BEHIND THE CURTAIN.

The Berlin Wall, which collapsed in 1989, was not only a physical barrier but, above all, a mental and psychological obstacle to the unification of Europe. Today it has already become a metaphor for the entire Iron Curtain from the Baltics to the Adriatic, separating the peoples of Eastern Europe from their existent cultural, economic, and political ties to the rest of the continent. The chain collapse of the Soviet-style regimes in 1989, whose brightest symbol was again the Berlin Wall, made it possible for these countries to go their way.

Bulgaria, a former Eastern bloc country, joined the European Union in 2007. Although all former totalitarian states are experiencing a difficult transition to democracy, Bulgaria remains the poorest one in the EU. Still, it struggles to deal with corruption, populism, and censorship. One of the main reasons is that the country's peoples are divided in understanding and interpreting its recent past. This tendency forms highly polarized positions in a society where a unified national memory of this challenging historical period is lacking. 

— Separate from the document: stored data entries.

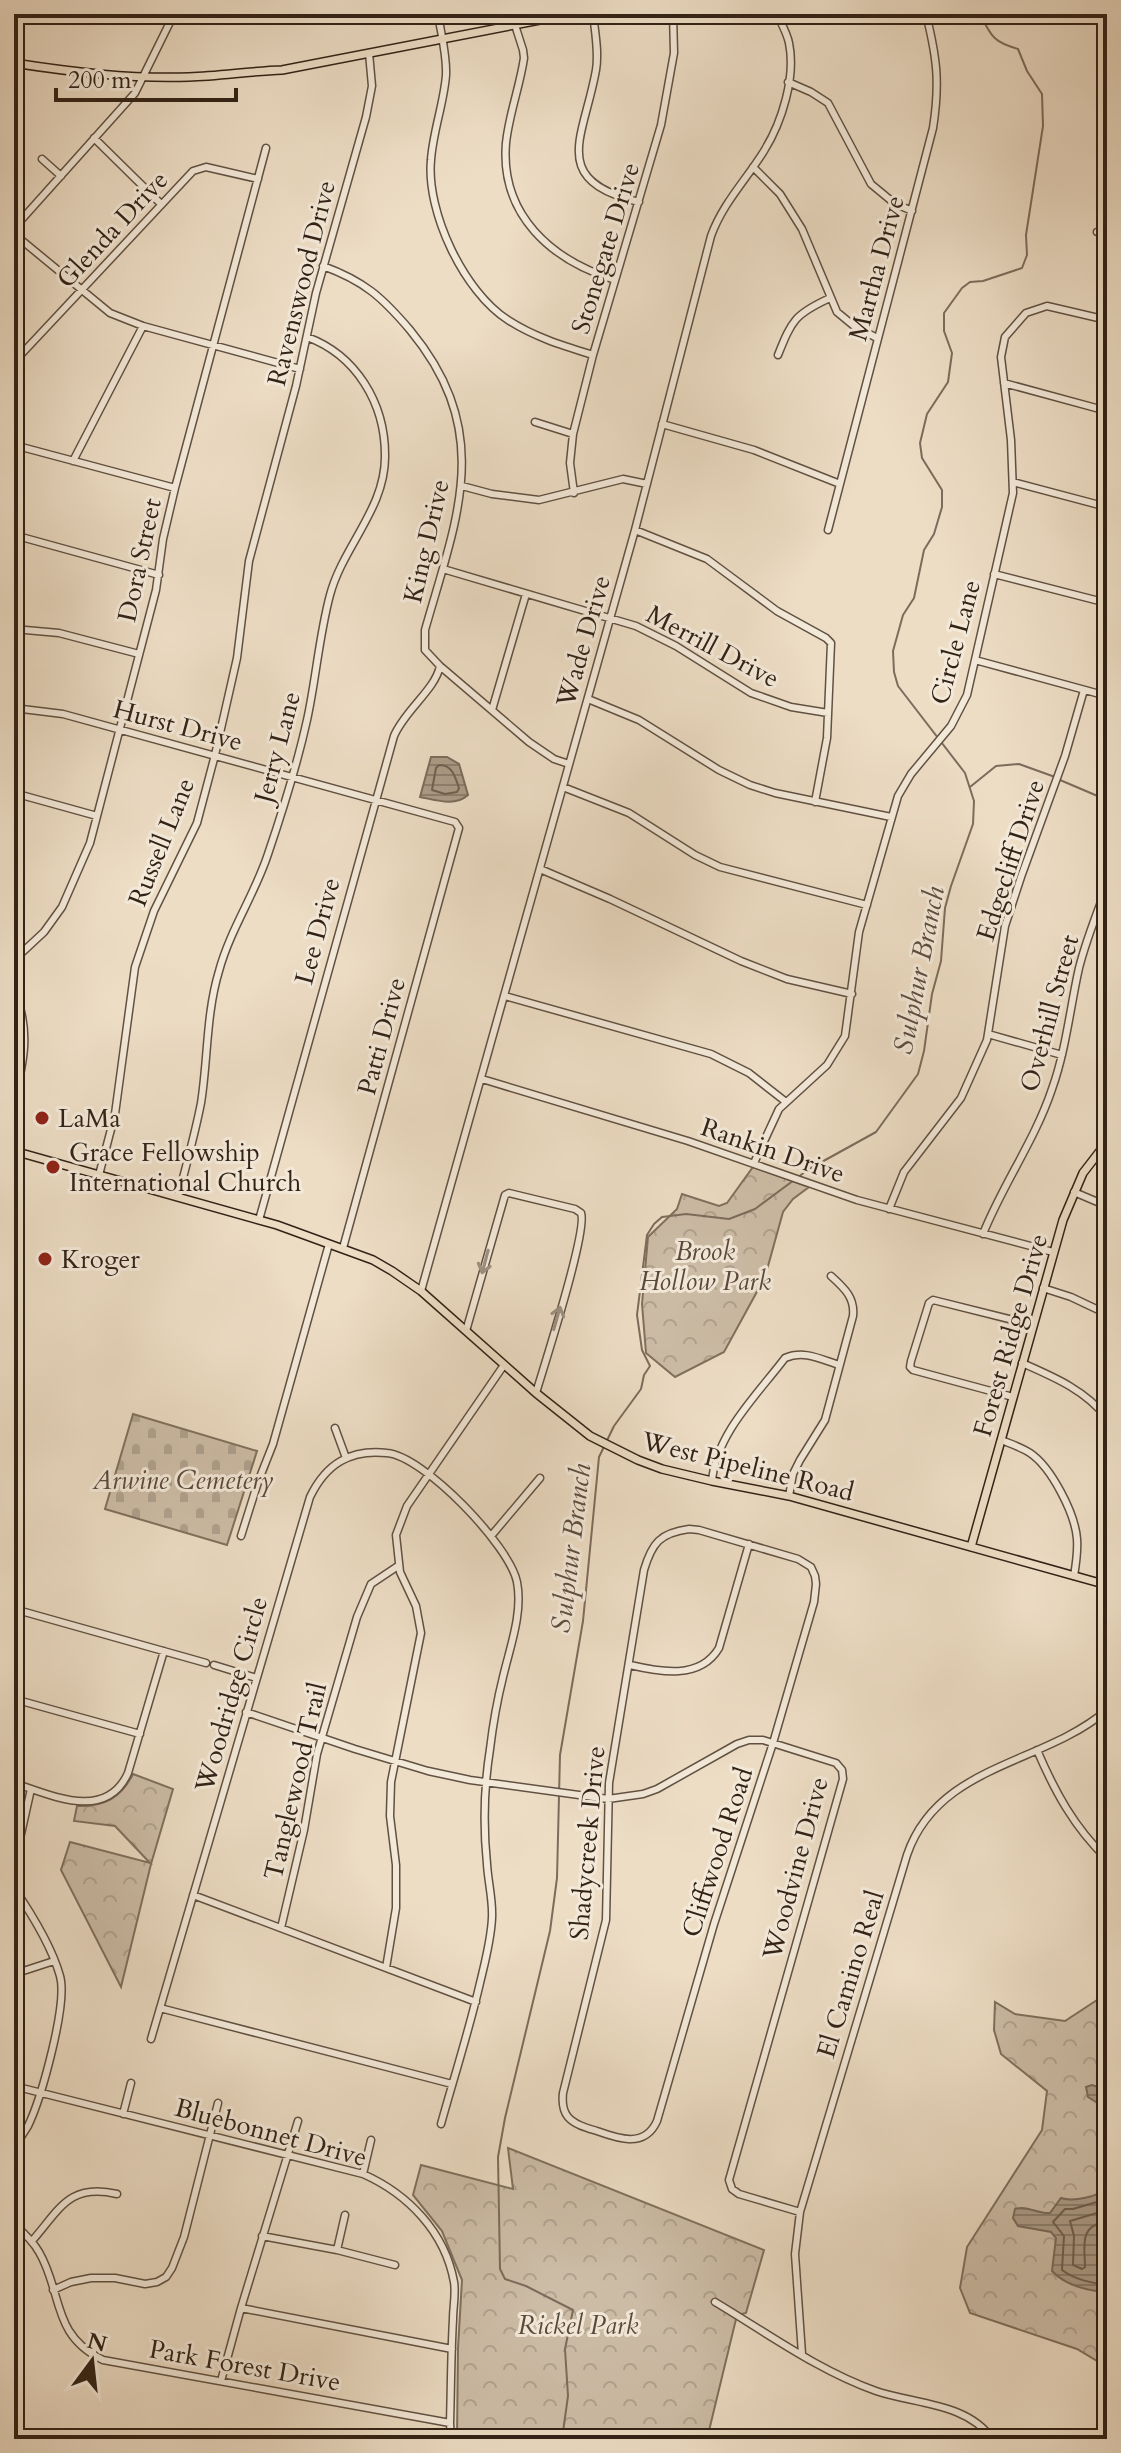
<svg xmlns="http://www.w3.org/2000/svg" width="1121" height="2453" font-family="Cardo,serif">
	<defs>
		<pattern id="forest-crowns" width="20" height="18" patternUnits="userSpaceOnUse" patternTransform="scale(2)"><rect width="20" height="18" fill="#cdbda7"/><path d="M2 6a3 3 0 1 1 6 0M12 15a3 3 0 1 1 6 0" fill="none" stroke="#b0a28f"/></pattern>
		<pattern id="cemetery-stones" width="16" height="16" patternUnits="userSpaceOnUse" patternTransform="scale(2)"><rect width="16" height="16" fill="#cdbda7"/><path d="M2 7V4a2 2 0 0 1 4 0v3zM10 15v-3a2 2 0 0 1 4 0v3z" fill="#b0a28f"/></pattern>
		<pattern id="water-rules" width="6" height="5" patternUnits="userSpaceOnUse" patternTransform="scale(2)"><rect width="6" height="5" fill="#ad9d8a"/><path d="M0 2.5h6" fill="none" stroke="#8d8070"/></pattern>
	</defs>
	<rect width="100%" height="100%" fill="#edddc5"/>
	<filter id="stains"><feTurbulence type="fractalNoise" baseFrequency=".0025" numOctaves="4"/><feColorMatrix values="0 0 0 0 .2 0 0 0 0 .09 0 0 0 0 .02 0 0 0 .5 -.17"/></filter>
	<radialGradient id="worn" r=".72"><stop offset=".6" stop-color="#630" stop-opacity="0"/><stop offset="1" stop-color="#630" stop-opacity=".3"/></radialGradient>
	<path fill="url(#forest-crowns)" stroke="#80705e" stroke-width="2" d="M753,1167L809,1187L793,1199L783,1212L765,1277L724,1352L675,1377L646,1353L642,1304L648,1237L677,1209L682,1194L719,1206L727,1203Z
		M133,1774L173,1789L151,1864L121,1987L61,1870L70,1842L150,1863L115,1826L74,1821L77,1806C104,1807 121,1798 133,1774Z
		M1097,2000L1107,2013V2367L1077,2349L970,2313L960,2288L967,2247L1042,2130L1047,2091L1001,2054L994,2030L995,2002L1015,2014L1065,2021Z
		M508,2148L764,2250L746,2313L737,2315L707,2439H457L458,2348L462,2280L442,2231L413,2195L421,2165L513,2189Z"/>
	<path fill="url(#cemetery-stones)" stroke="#80705e" stroke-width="2" d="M133,1414L257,1451L227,1545L105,1509Z"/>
	<path fill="url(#water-rules)" stroke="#7c6c5c" stroke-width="2" d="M431,757H447L459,764L468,795C455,807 436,800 420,797Z
		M1092,2085L1107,2090V2109L1088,2097L1086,2087Z
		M1107,2187V2238L1102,2242L1107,2288L1103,2292C1085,2290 1065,2285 1052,2271L1056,2238L1051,2232L1018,2226L1013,2218L1015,2209C1026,2205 1038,2214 1050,2213L1061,2198C1073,2202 1099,2197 1107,2187Z"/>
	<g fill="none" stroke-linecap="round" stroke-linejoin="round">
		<path stroke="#706050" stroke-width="2" d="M439,765C453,765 455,777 459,788L457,792L445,794L432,790L436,768Z
			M1107,2199L1073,2209H1065L1053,2222L1064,2236L1062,2270C1074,2279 1092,2284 1107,2284
			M1107,2210L1070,2221L1074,2236L1073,2265L1082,2269L1085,2267C1085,2247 1078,2225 1107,2222"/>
		<path stroke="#7c6c5c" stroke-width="2" d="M1060,780L1107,800
			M970,787L996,766L1019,764L1055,777
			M562,2439L568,2396L565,2349L573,2310L526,2286L505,2279L500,2269L498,2157L505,2118L550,1931L557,1878L560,1755L583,1621L599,1457L614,1426L641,1389L644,1375L650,1366L642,1350L637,1315L647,1235L654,1224L662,1217L686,1214L729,1219L755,1209L809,1169L876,1132L918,1074L924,1051L932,994L941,961L945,908L951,886L973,824L974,801L965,773L898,686L894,672L893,651L903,615L914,598L924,550L934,534L942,507V490L922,458L920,443L927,414L948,382L952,353L944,331V313L962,288L970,282L983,281L1022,268L1027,255L1026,235L1043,126L1042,94L1027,71L1018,49C993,42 991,36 980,14"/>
		<defs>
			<path id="minor" d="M438,14C441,34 447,55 446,75C444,103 433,131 431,160C426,212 464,292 508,320C534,337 564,346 593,355
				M593,14C595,32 599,52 596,70C584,138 548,180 639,202
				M515,25L523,50L524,58C520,86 509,114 506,143C500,215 551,260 615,280
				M788,82L811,92L828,103L871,184L894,203L912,211
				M94,138L161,204
				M42,159L61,176
				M753,167L780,194L802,229L837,312L854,326L877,338
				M14,228L135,93L174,14
				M1097,232L1107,235
				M14,234L110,313L143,326L300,369
				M323,266C364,281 382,297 410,330C495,433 457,517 425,630V650L440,666L529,742L554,759L569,764
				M1104,319L1107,307
				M778,355C792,320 795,314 830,298
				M14,362L193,171L206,167L258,179
				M1004,383L1107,411
				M535,422L573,434
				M662,424L754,450L840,484
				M14,445L175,488
				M73,461L143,326
				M1013,482L1107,507
				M462,486L492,494L539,500L623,479L647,484
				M574,493L570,463L573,434L593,355L661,125L674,53L673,14
				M635,530L707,559L777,611L826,638L831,643L827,738L815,802
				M828,530L933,128C940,83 937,58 926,14
				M14,535L159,575
				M443,569L636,626L676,646L751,693L791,707L828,713
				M994,574L1107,603
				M14,629L59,633L139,654
				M975,660L1107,696
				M588,699L639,720L719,770L750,785L775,793L891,817
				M14,708L63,714L455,822L459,828L343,1248
				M492,710L526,594
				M563,787L629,813L695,855L720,867L867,905
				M14,793L97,816
				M540,869L610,899L741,961L787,979L852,994
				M14,960L44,932L62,907L90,843L156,590L163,539L175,488L266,148
				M14,992C31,1028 24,1063 14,1100
				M505,996L711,1054L749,1073L786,1102
				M988,1034L1062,1055
				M482,1079L688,1141L857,1200L1053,1252
				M754,1163L779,1109L827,1065L845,1036L859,932L898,796L911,774L951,726L967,695L1013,493L1011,440L1001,357L1005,337L1026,313L1047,306L1107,320
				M99,1175L115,1114L135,967L154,911L197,823L215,755L237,658L249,561L296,386L316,293L366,117L372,86L369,53
				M1074,1192L1107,1206
				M178,1197C186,1166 195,1134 201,1103C208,1059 206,1014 219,971C230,930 255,894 268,854C283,810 297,765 307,720C316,679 319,636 330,595C343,546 386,508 385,455C385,403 356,355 307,337
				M889,1209L904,1172L961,1098L987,1040L1005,926L1021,877L1065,756L1084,690
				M259,1220L394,736C405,710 435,690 440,666
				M983,1234C1003,1184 1035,1140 1052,1089C1066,1050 1070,1008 1079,968C1086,940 1097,913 1107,886
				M1043,1288L1071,1297L1107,1314
				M421,1291L635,530L711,236C723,203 746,180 764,151C782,122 796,77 789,43C787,33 781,23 777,14
				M466,1331L505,1195L509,1193L575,1209L581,1213C588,1230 544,1366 536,1393
				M1022,1363C1054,1377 1085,1390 1107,1418
				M1013,1397L913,1370L910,1367L911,1361L929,1303L933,1300L1033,1325
				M335,1428L346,1458
				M1001,1440C1011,1444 1021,1447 1030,1453C1051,1467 1075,1513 1077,1539C1078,1551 1076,1564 1074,1576
				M712,1481C716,1434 757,1395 785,1358C804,1350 820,1359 839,1365
				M789,1496L793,1474L800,1460L825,1420L853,1316C855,1297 844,1288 831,1276
				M689,1529L699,1530L798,1559L811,1567L815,1576L816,1584L814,1602L773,1743L714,1924L657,2121C645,2148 619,2139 597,2131C587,2128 575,2125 568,2117C563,2111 562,2102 563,2093L606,1920L609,1783L644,1570C652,1543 660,1533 689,1529Z
				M241,1536L258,1482L273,1444L329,1244
				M491,1536L540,1478
				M14,1609L206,1663
				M214,1665L256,1678
				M630,1665C660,1672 700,1680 719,1648L749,1544
				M14,1699L140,1734
				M246,1712L355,1749L428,1771L470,1780L608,1799L643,1794L657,1789L737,1744L749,1740H763L836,1763L842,1770L843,1779L729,2180L732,2189L739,2194L800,2212
				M1037,1750C1055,1792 1074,1827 1107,1859
				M14,1783C51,1795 106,1822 128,1773L164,1651
				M14,1850L21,1834L31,1789
				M14,1888C31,1913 52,1947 60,1976C68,2004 41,2099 28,2126C24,2133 19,2140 14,2146
				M193,1895L476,2002
				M281,1928L304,1830L317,1754L357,1617L371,1584L398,1566
				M386,1968L396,1908V1865L390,1816L391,1782L421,1633L416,1606L400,1572L396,1535L407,1506L504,1365
				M14,1974L54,1961
				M160,2008L452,2084
				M151,2039L310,1497C326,1464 350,1449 387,1453C424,1456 510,1546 517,1582C523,1613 510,1647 503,1677C497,1701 493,1724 490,1749C484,1787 483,1825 487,1864C488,1882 493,1900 492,1918C491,1940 485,1962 480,1983C469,2031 454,2077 441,2124
				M14,2086L363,2174C408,2194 445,2232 454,2282C456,2294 453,2307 453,2319C451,2354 451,2389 450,2423L451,2439
				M123,2114L131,2083
				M363,2174L371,2140
				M14,2224C23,2232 33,2241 39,2252C63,2293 51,2335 103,2360L450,2423
				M262,2236L337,2250L395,2265
				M32,2241C60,2209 69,2183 117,2194
				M337,2250L345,2215
				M53,2290L71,2282L91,2278H115L145,2284L157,2282L166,2277L172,2268L184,2237L218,2103
				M715,2302C767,2333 819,2371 876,2391C914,2404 968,2403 992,2439
				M241,2308L452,2349
				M802,2354L795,2254L800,2212L907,1855C938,1764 1043,1765 1107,1710
				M221,2381L241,2308L298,2121"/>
			<path id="major" d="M14,63C72,72 130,79 189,77C220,76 251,71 282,70L571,14
				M14,1151L277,1225L373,1260L392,1271L421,1291L536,1393L590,1436L638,1460L662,1469L712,1481L789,1496L1107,1585
				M971,1547L1063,1220L1083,1173L1107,1142"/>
		</defs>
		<use href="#minor" stroke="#615142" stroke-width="9"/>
		<use href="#major" stroke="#322216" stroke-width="10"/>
		<use href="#minor" stroke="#f3e9d9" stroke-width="6"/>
		<use href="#major" stroke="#edddc5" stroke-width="7"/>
	</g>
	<defs><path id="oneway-shaft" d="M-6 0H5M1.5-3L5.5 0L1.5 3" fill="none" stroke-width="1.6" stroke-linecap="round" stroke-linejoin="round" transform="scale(2)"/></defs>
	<g stroke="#9c8f81">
		<use href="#oneway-shaft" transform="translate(485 1262) rotate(105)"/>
		<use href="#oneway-shaft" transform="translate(557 1318) rotate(-74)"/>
	</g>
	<g fill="#8f2418" stroke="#f3e9d9" stroke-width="3">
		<circle cx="42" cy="1118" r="8"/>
		<circle cx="53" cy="1167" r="8"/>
		<circle cx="45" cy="1259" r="8"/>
	</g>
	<g text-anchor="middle" stroke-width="6" stroke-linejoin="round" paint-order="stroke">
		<g font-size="26" fill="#322216" stroke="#f3e9d9">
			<text transform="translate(112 229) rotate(-47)" y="9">Glenda Drive</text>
			<text transform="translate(605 248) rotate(-73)" y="9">Stonegate Drive</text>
			<text transform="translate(876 268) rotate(-75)" y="9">Martha Drive</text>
			<text transform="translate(301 283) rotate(-76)" y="9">Ravenswood Drive</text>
			<text transform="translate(426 541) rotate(-77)" y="9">King Drive</text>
			<text transform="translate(139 560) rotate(-78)" y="9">Dora Street</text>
			<text transform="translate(583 641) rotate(-74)" y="9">Wade Drive</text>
			<text transform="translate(955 642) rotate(-75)" y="9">Circle Lane</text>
			<text transform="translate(713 646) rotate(28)" y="9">Merrill Drive</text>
			<text transform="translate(178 725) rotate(15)" y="9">Hurst Drive</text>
			<text transform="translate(277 747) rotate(-75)" y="9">Jerry Lane</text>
			<text transform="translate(161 842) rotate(-68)" y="9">Russell Lane</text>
			<text transform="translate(1010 860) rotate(-72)" y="9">Edgecliff Drive</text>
			<text transform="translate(317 931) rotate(-75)" y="9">Lee Drive</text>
			<text transform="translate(1049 1013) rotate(-75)" y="9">Overhill Street</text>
			<text transform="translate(381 1036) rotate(-75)" y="9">Patti Drive</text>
			<text transform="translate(773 1150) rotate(19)" y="9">Rankin Drive</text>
			<text transform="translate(1010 1335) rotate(-74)" y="9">Forest Ridge Drive</text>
			<text transform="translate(748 1466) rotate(14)" y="9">West Pipeline Road</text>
			<text transform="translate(231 1694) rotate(-74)" y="9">Woodridge Circle</text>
			<text transform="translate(295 1781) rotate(-77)" y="9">Tanglewood Trail</text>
			<text transform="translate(587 1843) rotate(-85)" y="9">Shadycreek Drive</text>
			<text transform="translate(717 1852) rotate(-72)" y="9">Cliffwood Road</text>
			<text transform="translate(795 1868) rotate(-75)" y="9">Woodvine Drive</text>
			<text transform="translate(850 1974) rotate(-73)" y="9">El Camino Real</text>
			<text transform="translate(271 2132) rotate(15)" y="9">Bluebonnet Drive</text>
			<text transform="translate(245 2365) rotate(10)" y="9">Park Forest Drive</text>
		</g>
		<g font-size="26" fill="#322216" stroke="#f3e9d9" text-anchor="start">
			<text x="58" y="1127">LaMa</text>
			<text x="69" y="1161">Grace Fellowship<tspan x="69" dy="30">International Church</tspan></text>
			<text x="61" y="1268">Kroger</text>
		</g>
		<g font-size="26" font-style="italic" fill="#59493a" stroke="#f3e9d9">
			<text x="705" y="1260">Brook<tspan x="705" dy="30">Hollow Park</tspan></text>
			<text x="183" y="1489">Arwine Cemetery</text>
			<text x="578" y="2334">Rickel Park</text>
		</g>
		<g font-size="28" font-style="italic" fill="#5d4d3f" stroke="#f3e9d9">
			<text transform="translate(918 970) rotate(-79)" y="10">Sulphur Branch</text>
			<text transform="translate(570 1548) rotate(-83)" y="10">Sulphur Branch</text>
		</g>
	</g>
	<rect width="1121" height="2453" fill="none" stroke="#edddc5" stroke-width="48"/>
	<rect x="16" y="16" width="1089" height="2421" fill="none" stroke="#322216" stroke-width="4"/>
	<rect x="24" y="24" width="1073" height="2405" fill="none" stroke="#322216" stroke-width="2"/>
	<g transform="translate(92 2361) rotate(15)" stroke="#f3e9d9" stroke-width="6" paint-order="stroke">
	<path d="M0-6L14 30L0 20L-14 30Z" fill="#322216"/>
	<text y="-12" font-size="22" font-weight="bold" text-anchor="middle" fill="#322216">N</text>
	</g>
	<path d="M56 88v12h180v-12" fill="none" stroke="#322216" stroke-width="4"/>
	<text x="68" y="88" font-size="24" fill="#322216" stroke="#f3e9d9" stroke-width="6" paint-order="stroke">200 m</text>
	<rect width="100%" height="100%" filter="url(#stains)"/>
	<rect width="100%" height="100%" fill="url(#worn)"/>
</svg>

The series 'Behind the curtain' documents and register the life, culture, and habits of the mass Bulgarian population and the unfinished transition from totalitarianism to democracy in 2022. It explores the inanimate world of objects, monuments, and architecture, which remind of the regime in a country that has been actively looking for ways of Europeanization for more than 15 years. It is clear that the remains of totalitarianism are still around us, and in this sense, we continue to live with the memory of it. But what does their presence mean, and how functional are they nowadays? Are they a feature of our everyday life, or only 'items' that we can't get rid of and only remind us of the past?

'Behind the curtain' also is an attempt to represent the generation gap between 'survivors' of the regime and their heirs (so-called 'postmemory generation'). The former carry contradictory narratives of the past. The latter has to deal with the postmemory of a time they do not understand but see all around in objects, habits, media, etc. Which is so confusing that one may ask whether the Iron Curtain has really fallen or the process of Europeanization is only imaginary?